'''

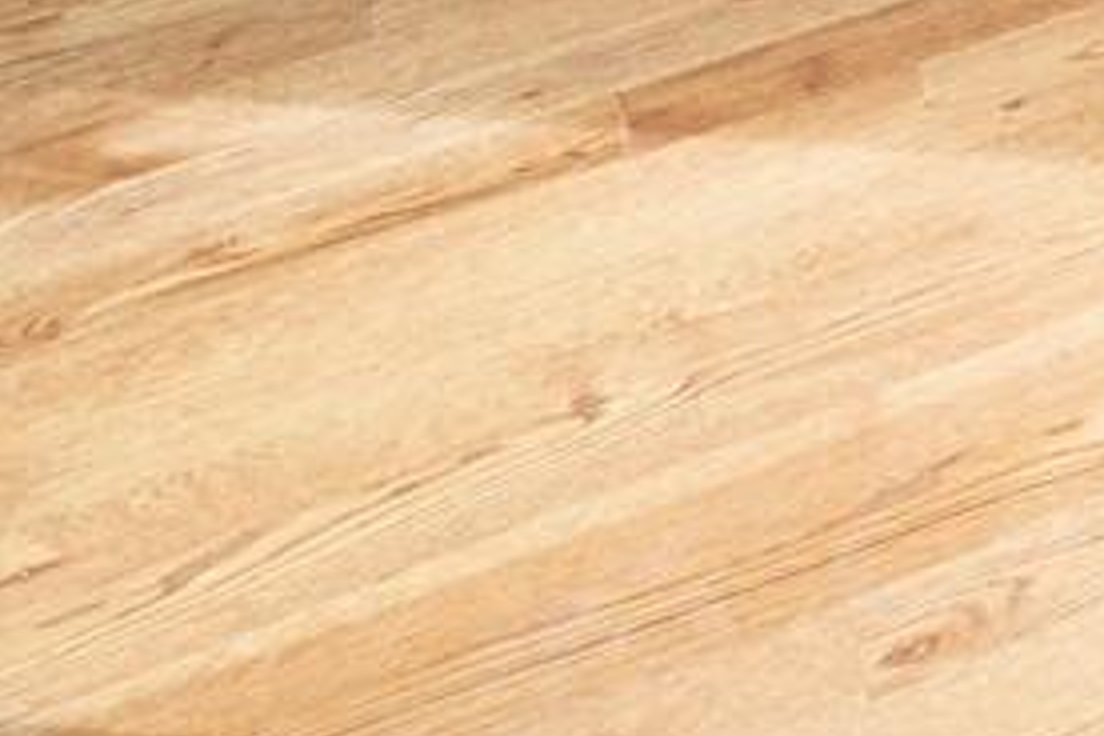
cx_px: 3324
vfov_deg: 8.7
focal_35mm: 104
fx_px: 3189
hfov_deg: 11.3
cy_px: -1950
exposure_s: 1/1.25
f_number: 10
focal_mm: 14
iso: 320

'''

• _REQUIRED ACTION_: Write every entry out again exactly, images omitted.

• _ANSWER BELOW_:
cx_px: 3324
vfov_deg: 8.7
focal_35mm: 104
fx_px: 3189
hfov_deg: 11.3
cy_px: -1950
exposure_s: 1/1.25
f_number: 10
focal_mm: 14
iso: 320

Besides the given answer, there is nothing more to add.